_Description of the task_
Continue the passage on the minimum qualifying rate for uninsured mortgages, picking up after its final sentence.

_Excerpt provided_
▬▬▬

Uninsured residential mortgages are homeowner mortgages that typically include a down payment of 20 per cent or more. OSFI makes decisions on the MQR for uninsured mortgages based on data from its continuing monitoring of federally regulated financial institutions, as well as a range of vulnerability indicators which include Canadian housing market and broader macroeconomic data. OSFI also consults its federal financial regulatory partners, notably the Department of Finance Canada and the Bank of Canada, when setting the MQR.
OSFI is confident that the MQR under its current formulation will lead to lower residential mortgage delinquency and default rates than would otherwise be the case if lenders did not apply the MQR when originating mortgages for homeowners.
The MQR increases the likelihood that homeowners will still be able to pay their mortgages, even when events like an increase in interest rates or unexpected loss of income occur. OSFI expects that lenders will apply the MQR to ensure that borrowers can handle a higher interest rate than what they initially contracted to pay. This puts in place a safety buffer that benefits both the borrower and the lender.

▬▬▬

_Data to examine_

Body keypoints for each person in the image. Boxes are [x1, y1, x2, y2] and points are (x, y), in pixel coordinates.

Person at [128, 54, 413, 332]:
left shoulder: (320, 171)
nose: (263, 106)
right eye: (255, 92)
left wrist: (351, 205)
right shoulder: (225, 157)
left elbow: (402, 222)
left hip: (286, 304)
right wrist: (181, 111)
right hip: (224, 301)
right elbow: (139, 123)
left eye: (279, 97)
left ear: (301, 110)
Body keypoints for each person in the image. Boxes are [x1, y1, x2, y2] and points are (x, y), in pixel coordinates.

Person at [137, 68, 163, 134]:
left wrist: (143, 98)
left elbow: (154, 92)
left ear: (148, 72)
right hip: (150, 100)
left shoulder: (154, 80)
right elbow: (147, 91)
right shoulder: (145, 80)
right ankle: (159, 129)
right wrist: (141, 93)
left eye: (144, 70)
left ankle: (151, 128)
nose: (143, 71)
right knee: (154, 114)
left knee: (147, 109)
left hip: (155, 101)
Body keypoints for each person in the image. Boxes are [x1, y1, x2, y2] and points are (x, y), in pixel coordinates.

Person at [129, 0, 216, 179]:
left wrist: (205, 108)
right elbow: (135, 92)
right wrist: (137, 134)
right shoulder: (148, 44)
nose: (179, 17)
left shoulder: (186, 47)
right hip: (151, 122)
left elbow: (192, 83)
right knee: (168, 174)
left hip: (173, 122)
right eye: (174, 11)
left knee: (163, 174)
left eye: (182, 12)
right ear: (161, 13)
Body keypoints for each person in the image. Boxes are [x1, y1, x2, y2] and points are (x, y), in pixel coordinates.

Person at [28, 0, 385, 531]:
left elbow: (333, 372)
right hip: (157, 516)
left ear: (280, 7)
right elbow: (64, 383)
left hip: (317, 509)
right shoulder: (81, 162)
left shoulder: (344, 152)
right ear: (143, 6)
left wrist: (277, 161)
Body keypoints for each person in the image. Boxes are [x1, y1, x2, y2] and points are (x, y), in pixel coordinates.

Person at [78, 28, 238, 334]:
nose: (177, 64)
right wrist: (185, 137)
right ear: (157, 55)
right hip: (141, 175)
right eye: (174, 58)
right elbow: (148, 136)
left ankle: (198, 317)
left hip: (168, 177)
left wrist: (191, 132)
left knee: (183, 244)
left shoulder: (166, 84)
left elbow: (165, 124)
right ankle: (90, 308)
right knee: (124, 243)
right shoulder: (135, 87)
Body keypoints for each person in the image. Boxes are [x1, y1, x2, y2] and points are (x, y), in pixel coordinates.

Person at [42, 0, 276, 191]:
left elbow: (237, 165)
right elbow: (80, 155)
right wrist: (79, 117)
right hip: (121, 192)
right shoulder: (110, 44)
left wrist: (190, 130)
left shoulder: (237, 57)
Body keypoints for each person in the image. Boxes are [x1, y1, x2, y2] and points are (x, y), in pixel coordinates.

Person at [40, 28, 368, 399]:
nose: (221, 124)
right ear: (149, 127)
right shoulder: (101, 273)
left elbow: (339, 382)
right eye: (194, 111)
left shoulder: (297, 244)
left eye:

▬▬▬

_Expected answer_
Canadian lenders have a big stake in residential mortgages. Making sure borrowers can repay their loans even in the face economic difficulties is crucial for keeping Canada’s financial system resilient.
“The minimum qualifying rate for uninsured mortgages has produced a more resilient residential mortgage financing system characterized by low default and delinquency rates. Holding the MQR at its current rate helps ensure that lenders and borrowers effectively manage the risks associated with residential mortgages. This discipline contributes to the resilience of Canada’s financial system.”